Anderson, Catherine L., O'Connor, Erin L.
Food quality and preference 2019 v.73 pp. 215-225
decision making, grain products, nutrition information, nutrition knowledge, nutritional status, nutritive value, public policy, willingness to pay
This study investigated how the Australian voluntary Health Star Rating (HSR) influences consumer decision-making across different comparative processing contexts. The study extended upon research suggesting that consumers misinterpret the presence of the HSR as an indicator of superior nutritional quality. Further, the study assessed whether a mandatory HSR system would increase healthy decision-making. The effect of nutrition knowledge on consumers’ willingness to purchase the products was also evaluated. Participants (N = 253) completed six binary forced-choice comparisons, in which the presence of the HSR and the cereal products’ nutritional status (high or low) were manipulated. Participants also rated their willingness to purchase the items. In contrast to previous studies, consumers did not mistake the HSR’s presence as an indication of a healthy product. This suggests that the level of cognitive processing required to evaluate the HSR is appropriate for effective decision-making in this context.

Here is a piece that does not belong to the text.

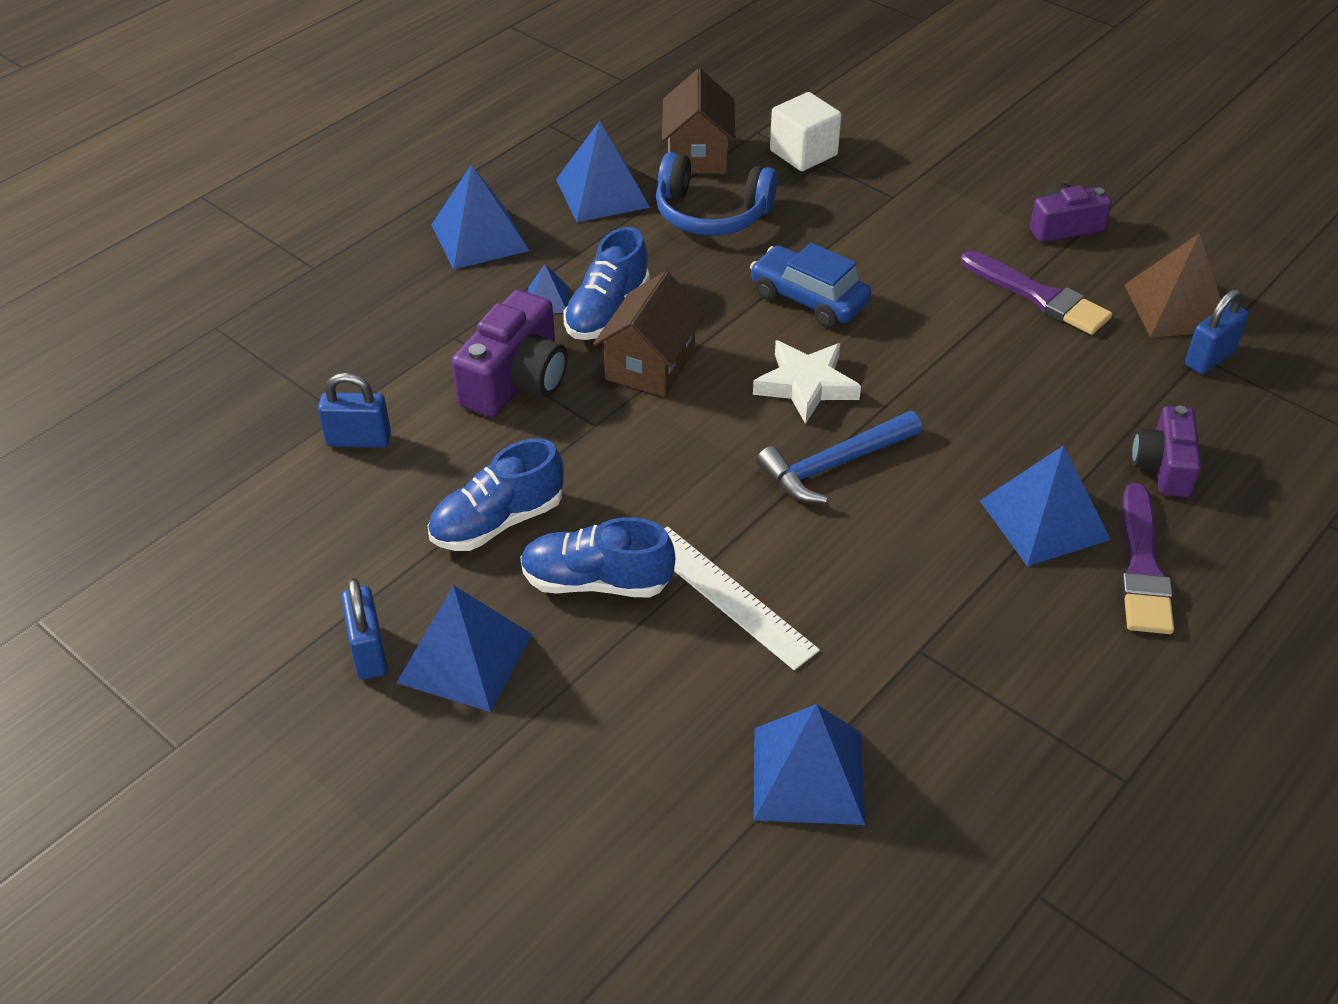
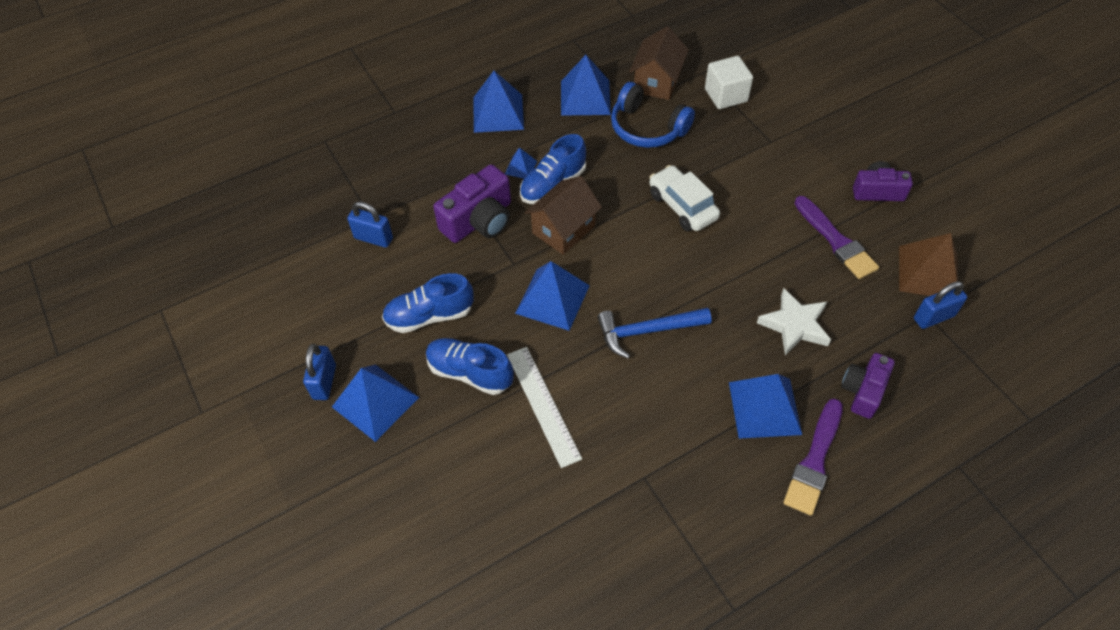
camera: 20 degrees right, 10 degrees up
(806, 385) = (654, 269): white star -> white star (795, 325)
(808, 299) = (682, 206): blue car -> white car
(808, 775) = (539, 542): blue pyramid -> blue pyramid (552, 299)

Participants who did not consult back-of-pack (BOP) nutritional information were susceptible to making less healthful choices when comparing a product without a HSR label to one with the HSR label. Consumers’ ability to select healthier products was heightened when both products displayed a HSR (i.e. mandatory labelling), regardless of BOP viewing. This suggests that the type of comparative context does influence consumer decision-making. Nutrition knowledge was also found to differentially affect consumers’ willingness to purchase products of low and high nutritional value. These outcomes can inform public policy, by providing evidence-based recommendations surrounding a mandatory HSR system.